CD REVIEW BY JOEL INGLIS
Last Time Introducing Myself
(Horus Music 2017)
I’m going to start by saying that I have a very limited relationship with hip hop. I have some albums that could be considered hip hop that have a fair number of spins in my collection, but generally, I haven’t spent much of my life listening to hip hop. I regret attempting to write a review of a hip hop album but I don’t regret purchasing it and listening to it straight through a dozen times.
The album is incredibly well produced. Sean Lewis is the mastermind behind the polished sound that the entire album has. He’s also featured on the tracks “About it,” “Gone,” and “Heartbound,” where he provides deep baritone choruses, adding a nice balance against Bailey’s quick-paced rap.

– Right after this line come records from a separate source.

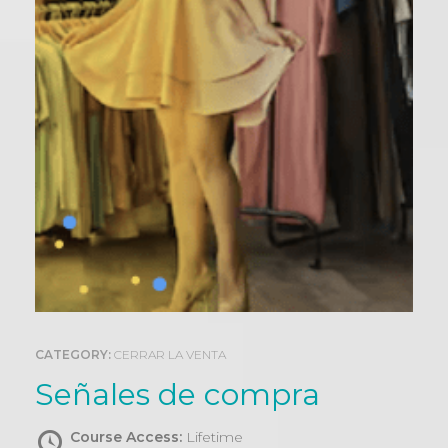
0
CATEGORY:
CERRAR LA VENTA
Señales de compra
Course Access:
Lifetime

The album starts with “Right Here.” I absolutely love the chorus on this track. It’s insanely catchy. Bailey hits a few of the lyrics with this gritty voice that adds a unique texture to the song. It gives the listener a sense of frustration. Providing a beautiful counterpoint to Bailey on this track is Weymouth (Sarah Morrison). It couldn’t have been an accident to put Weymouth’s dulcet tones so close to the gritty chorus. The dichotomy is perfect.
I have some issues with this album. There are aspects of it that I just don’t like. There are moments of jarring blatant misogyny that are written by people that I know to be otherwise nice and respectful people. I’m totally fine with being the cranky dude that complains about the sexism in hip hop. I know I’m not the first one to do it and I know I’m not going to be the last.

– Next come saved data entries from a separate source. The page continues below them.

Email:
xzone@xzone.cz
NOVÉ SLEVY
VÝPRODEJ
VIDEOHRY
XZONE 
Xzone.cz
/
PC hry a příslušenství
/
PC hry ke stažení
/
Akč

“If you’re so nice, why you need the meanest words?” Bailey quotes in the opening track. He addresses this criticism right off the hop. But I get the impression that he’s potentially addressing the older Cape Breton audience that makes a concerted but musty attempt at supporting any local art, no matter their inability to like it. “Sometimes, when you got the gift you need to curse.” Curse away my man, but when you say in the next line that you’re going to hit the club and get “four or five bitches” you’ve set off my misogyny-detector.
My other issue with the album, and I’d say this is probably on Sean Lewis (who, again, did an incredible job producing this album) is the overuse of autotune. The chorus of Finally in L.A. Is literally difficult to listen to for me. I don’t know if the words just don’t work together for me or if the autotune being cranked to 11 is what does it, but I straight up don’t like it.
Autotune has its place on this album. On “So Simple,” it’s used so damn well. It makes the song so singable and fun. The chorus of “So Simple” is great. It has a four-on-the-floor rhythm that is likely to get significant play in the club and party scene. The mid-verse drop (“uh…sorry”) is fun, funny, and provides a really musically interesting way to break up sections of a weighty verse.
Last Time Introducing Myself is what I expect from a solid hip hop album. It has a real diversity of styles that Bailey is more than capable of switching between, it features artists that provide seriously cool balance (Weymouth, Nookie, and Thrillah), and it has tracks that will get serious play on The Giant and on the regular rotation at the club.